*** Page extract Section Begins ***

BusinessCompany NewsFragile: handle with care

Fragile: handle with care

Shareholders will watch nervously as Pilkington plc issues interim results following two profits warnings.

It may be an expert in manufacturing toughened glass but Pilkington’s profits look in danger of shattering as the company is hit by tough economic conditions.

Pilkington this week releases it interim results at a troubled time for the company. The business, which specialises in manufacturing glass for the building, automotive and aerospace industries, has been dragged down by the global manufacturing slump and an increase in competition in the marketplace.

The group has twice warned investors, once at the firm’s agm and again in a trading statement to the market late last month, not to expect too much from its bottom line for the six-month period ending 30 October.

Pilkington insists, however, that it remains on a strong footing, due in part to its improved competitiveness over the past five years, credited to former chief executive Paolo Scaroni.

Scaroni is heralded with rescuing the company from disaster by cutting costs by a third and dramatically increasing productivity and efficiency.

It is now down to current incumbent Stuart Chambers and finance director Andrew Robb to build on the work Scaroni achieved while coping with tough economic conditions.

*** Page extract Section Ends ***
*** Provided information Section Begins ***

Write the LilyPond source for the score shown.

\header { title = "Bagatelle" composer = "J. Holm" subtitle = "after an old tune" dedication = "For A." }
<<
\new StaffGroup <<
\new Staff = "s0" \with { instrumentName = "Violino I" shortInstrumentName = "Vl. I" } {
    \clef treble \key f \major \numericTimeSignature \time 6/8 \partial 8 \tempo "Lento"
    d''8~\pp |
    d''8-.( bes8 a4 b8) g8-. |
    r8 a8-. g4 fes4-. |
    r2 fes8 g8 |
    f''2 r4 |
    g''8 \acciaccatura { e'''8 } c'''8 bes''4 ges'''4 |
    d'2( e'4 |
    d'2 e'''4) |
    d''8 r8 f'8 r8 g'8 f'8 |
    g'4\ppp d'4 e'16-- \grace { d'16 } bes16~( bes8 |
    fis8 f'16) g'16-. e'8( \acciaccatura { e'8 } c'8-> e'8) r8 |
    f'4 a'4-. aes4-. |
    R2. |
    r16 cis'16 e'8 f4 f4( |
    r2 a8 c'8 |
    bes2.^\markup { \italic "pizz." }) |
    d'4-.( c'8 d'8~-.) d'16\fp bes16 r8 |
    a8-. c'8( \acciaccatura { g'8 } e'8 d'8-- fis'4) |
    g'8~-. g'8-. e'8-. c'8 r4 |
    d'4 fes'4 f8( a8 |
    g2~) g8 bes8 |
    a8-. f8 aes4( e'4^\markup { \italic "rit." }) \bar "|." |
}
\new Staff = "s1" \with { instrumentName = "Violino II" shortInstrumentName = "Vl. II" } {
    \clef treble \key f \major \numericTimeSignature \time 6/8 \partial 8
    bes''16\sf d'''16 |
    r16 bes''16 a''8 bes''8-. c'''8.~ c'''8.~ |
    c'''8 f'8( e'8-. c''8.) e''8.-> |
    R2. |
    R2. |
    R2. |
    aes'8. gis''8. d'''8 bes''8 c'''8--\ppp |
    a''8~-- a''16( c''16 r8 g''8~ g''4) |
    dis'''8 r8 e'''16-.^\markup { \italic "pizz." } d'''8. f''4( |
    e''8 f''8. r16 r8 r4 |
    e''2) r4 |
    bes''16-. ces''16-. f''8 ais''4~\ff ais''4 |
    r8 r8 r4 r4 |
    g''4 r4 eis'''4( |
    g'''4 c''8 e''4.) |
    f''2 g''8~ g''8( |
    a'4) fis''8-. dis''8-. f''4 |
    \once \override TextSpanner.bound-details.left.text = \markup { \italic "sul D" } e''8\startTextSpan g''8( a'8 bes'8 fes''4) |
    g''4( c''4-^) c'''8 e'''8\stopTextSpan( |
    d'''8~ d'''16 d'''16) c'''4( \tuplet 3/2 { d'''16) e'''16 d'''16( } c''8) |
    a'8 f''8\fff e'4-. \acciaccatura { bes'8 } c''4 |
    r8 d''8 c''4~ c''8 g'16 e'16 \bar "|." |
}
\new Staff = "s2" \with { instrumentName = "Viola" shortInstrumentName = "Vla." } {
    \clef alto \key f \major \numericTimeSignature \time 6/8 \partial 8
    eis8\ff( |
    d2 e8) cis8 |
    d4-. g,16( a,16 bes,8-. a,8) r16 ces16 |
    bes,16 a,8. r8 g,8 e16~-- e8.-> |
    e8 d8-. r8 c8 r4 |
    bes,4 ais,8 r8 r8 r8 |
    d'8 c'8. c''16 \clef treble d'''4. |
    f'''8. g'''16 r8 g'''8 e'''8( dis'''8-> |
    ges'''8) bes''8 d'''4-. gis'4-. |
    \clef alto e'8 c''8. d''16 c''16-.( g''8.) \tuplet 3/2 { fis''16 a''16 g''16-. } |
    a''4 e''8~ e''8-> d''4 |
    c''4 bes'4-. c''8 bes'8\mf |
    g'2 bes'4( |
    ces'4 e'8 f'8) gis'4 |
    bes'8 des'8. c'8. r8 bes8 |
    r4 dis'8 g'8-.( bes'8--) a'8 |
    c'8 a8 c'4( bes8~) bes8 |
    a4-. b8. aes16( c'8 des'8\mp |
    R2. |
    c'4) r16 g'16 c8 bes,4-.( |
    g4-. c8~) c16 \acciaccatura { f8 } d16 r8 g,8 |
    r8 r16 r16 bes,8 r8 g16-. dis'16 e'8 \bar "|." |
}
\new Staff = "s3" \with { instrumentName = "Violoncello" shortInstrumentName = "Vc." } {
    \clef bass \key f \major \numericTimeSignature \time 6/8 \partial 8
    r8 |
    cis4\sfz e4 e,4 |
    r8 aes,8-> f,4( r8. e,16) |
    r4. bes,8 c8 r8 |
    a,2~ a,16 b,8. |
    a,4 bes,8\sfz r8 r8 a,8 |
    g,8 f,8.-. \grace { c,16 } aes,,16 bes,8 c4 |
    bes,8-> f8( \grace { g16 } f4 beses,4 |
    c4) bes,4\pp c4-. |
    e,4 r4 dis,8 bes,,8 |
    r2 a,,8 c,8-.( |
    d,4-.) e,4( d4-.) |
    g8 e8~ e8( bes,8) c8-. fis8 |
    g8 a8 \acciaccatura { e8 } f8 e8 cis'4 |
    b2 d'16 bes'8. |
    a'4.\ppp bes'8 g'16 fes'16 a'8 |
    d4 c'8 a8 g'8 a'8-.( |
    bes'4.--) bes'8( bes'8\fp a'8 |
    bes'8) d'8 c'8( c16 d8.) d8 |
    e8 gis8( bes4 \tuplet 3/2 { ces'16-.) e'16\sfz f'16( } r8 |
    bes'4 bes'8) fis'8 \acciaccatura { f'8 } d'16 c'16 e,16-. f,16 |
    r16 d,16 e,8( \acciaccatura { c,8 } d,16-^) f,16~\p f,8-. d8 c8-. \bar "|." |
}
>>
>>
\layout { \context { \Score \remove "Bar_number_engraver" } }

*** Provided information Section Ends ***

§ **Work task 1**:
Render the following sentence from the Pilkington article into French: "Shareholders will watch nervously as Pilkington plc issues interim results following two profits warnings."
§ **Work task 2**:
Extend the Pilkington article onward from its final sentence.

§ **Exercise response 1**:
Les actionnaires regarderont avec nervosité Pilkington plc publier ses résultats intermédiaires à la suite de deux avertissements sur résultats.

§ **Exercise response 2**:
Chamber himself commented recently: ‘We expected difficult trading conditions in the current year (and) our experience in the first half-year has confirmed this view.’

While the market for building products in the UK remains reasonably strong, the position on the continent is significantly worse. With the European market representing around 60% of the companies building product sales, itself a major part of Pilkington’s business, the knock-on effect could mean a significant shortfall in profits.

‘By contrast with continental Europe the market in the UK has been robust, underpinned by the rapid increase in the use of low emissivity glass in buildings, which has been a legislative requirement since 1 April,’ said Chambers.

‘This has benefited both our primary and processing and merchanting businesses in the UK.’

The company has warned investors not to expect a significant upturn over the remainder of the year, with full-year results not expected to show much improvement unless there is a dramatic pickup in the market.

Investors seem less concerned about the warnings, with share prices remaining steady and even rising over the past month.

This may change however when its figures are finally revealed.